What would have happened if George Zimmerman had not been carrying a gun while on neighborhood watch? It’s impossible to say for certain, but I believe a very different story would have unfolded. When the 911 dispatcher told George that police were enroute and that he should not confront 17 year old Trayvon Martin, he probably would have listened.
I remember being a teenager and how I was angry at the world for thinking that I was up to no good when I hadn’t done anything wrong. I was confrontational too. Trayvon certainly had a chip on his shoulder and was looking for a fight. Perhaps the same sad outcome was inevitable, even if it had been the police who stopped the hooded teen to find out what he doing that night.

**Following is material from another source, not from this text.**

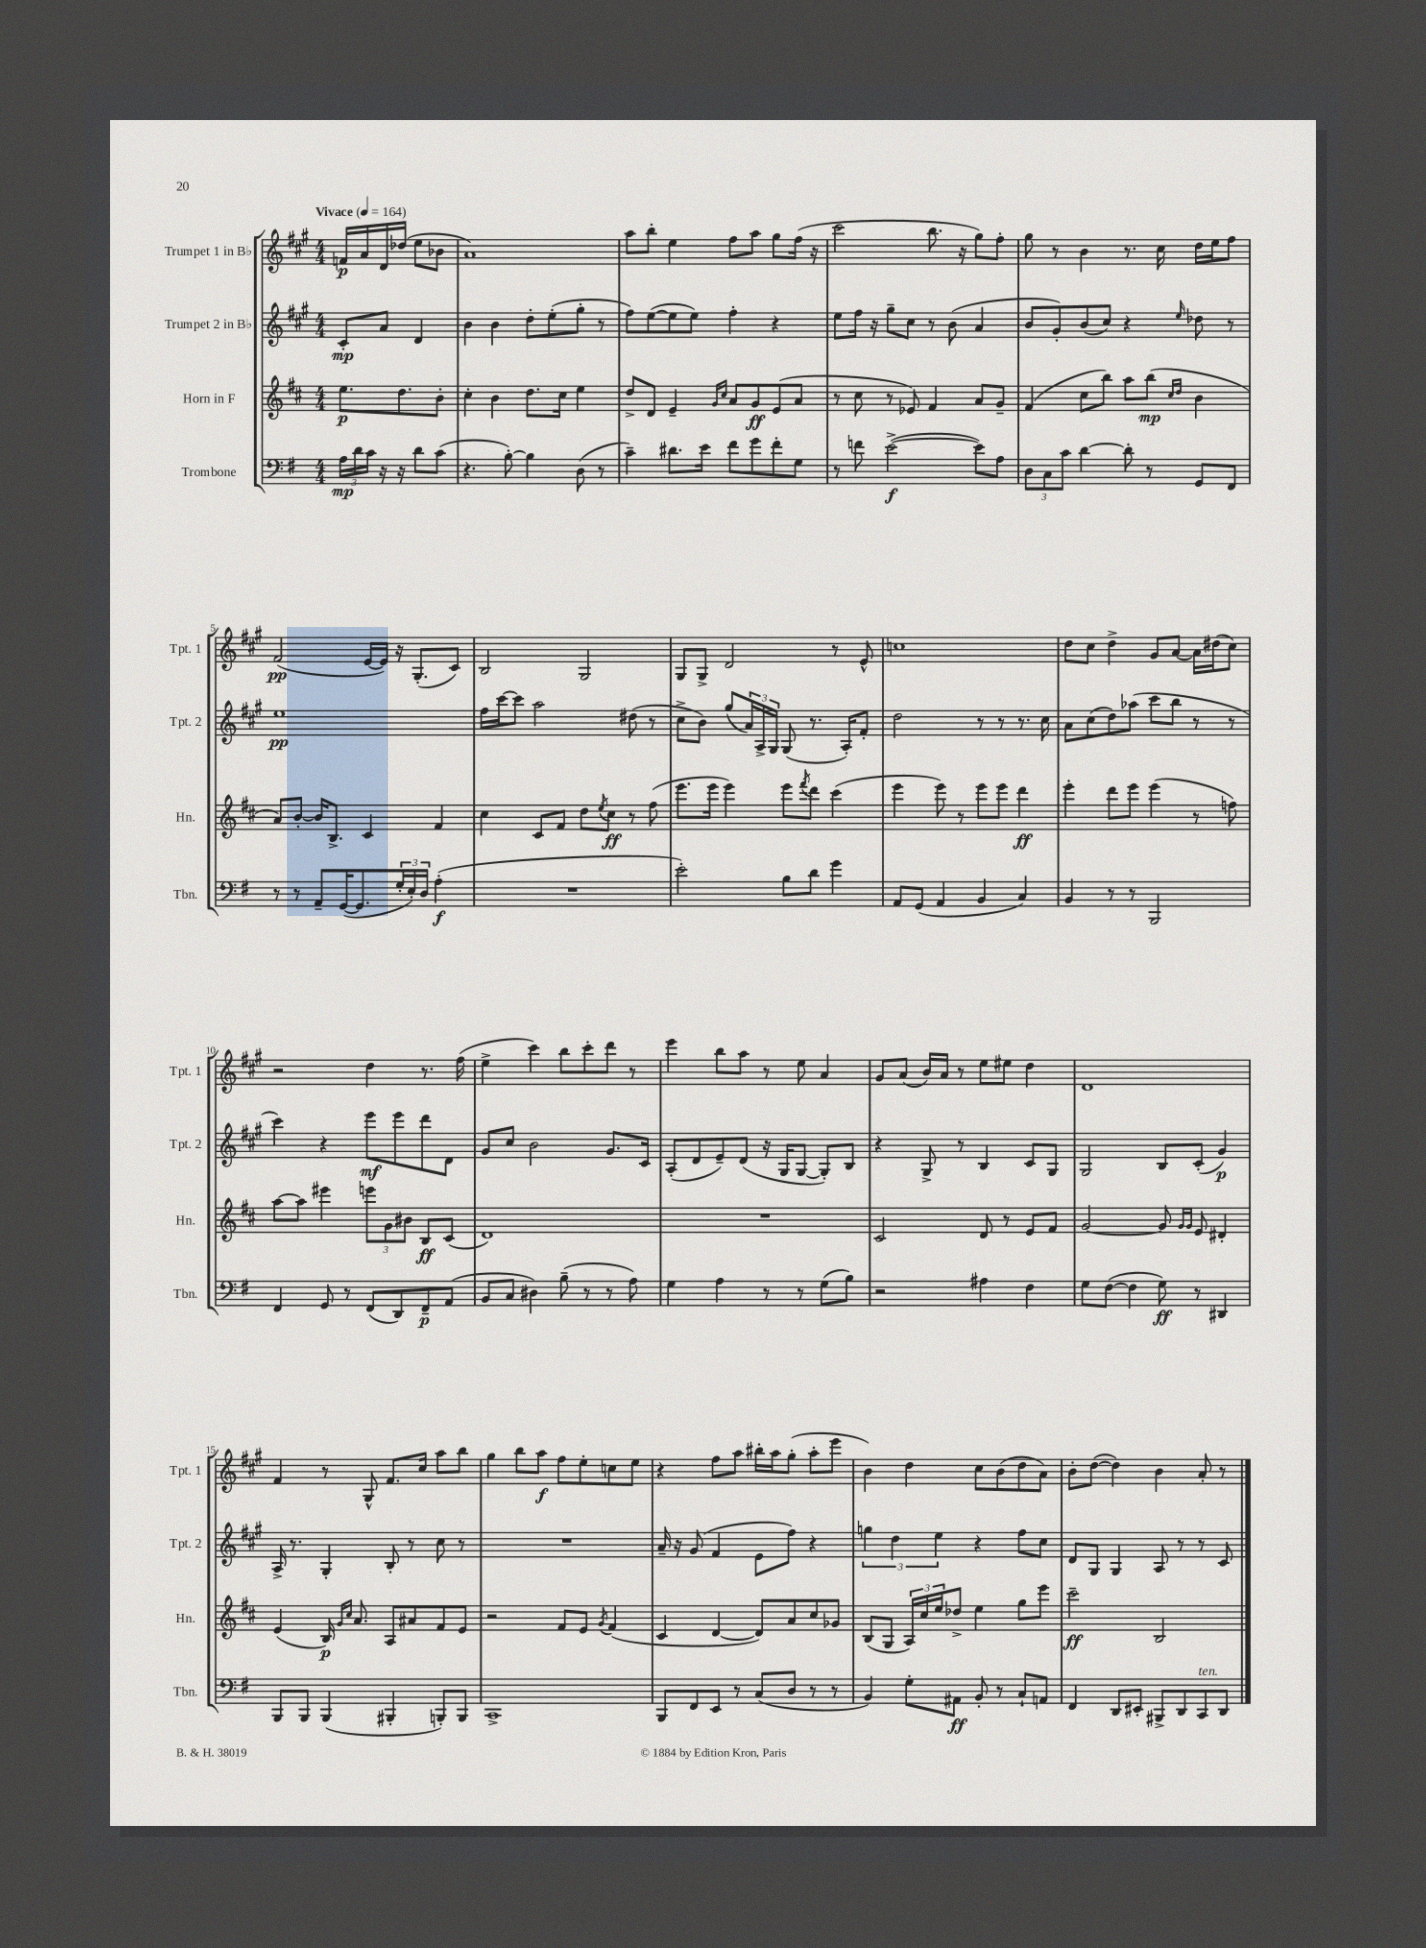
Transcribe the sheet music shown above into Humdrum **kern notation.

But I bet George wishes now that he hadn’t been emboldened by a 9mm Kel-Tec.
Stories like that of George and Trayvon are actually commonplace in America. Most don’t end in a death, and so aren’t sensational and newsworthy, but I think they are important to note just the same. A work buddy who flips off a road-raging motorist, a friend who takes a gun from his glove compartment because another customer at a gas station is stressed out… have these people protected themselves or escalated a non-event towards something that could have been tragic?
Politicians are deeply divided on how to fix America’s gun problem. Perhaps the laws do need to change to make it harder for dangerous people and potential criminals to get a gun legally, but laws are not going to change this gun culture.
How do you change a culture? I don’t know. I’m no philosopher and I’m not a parent, but I suspect the answer lies in how we raise our kids. If we taught our kids that guns don’t solve problems, they create them; perhaps they would grow into adults that were just gun owners, instead of disciples of the gun, instead of worshippers of mass-produced false-gods.
Some of them might even trust mankind enough to forgo owning a weapon at all.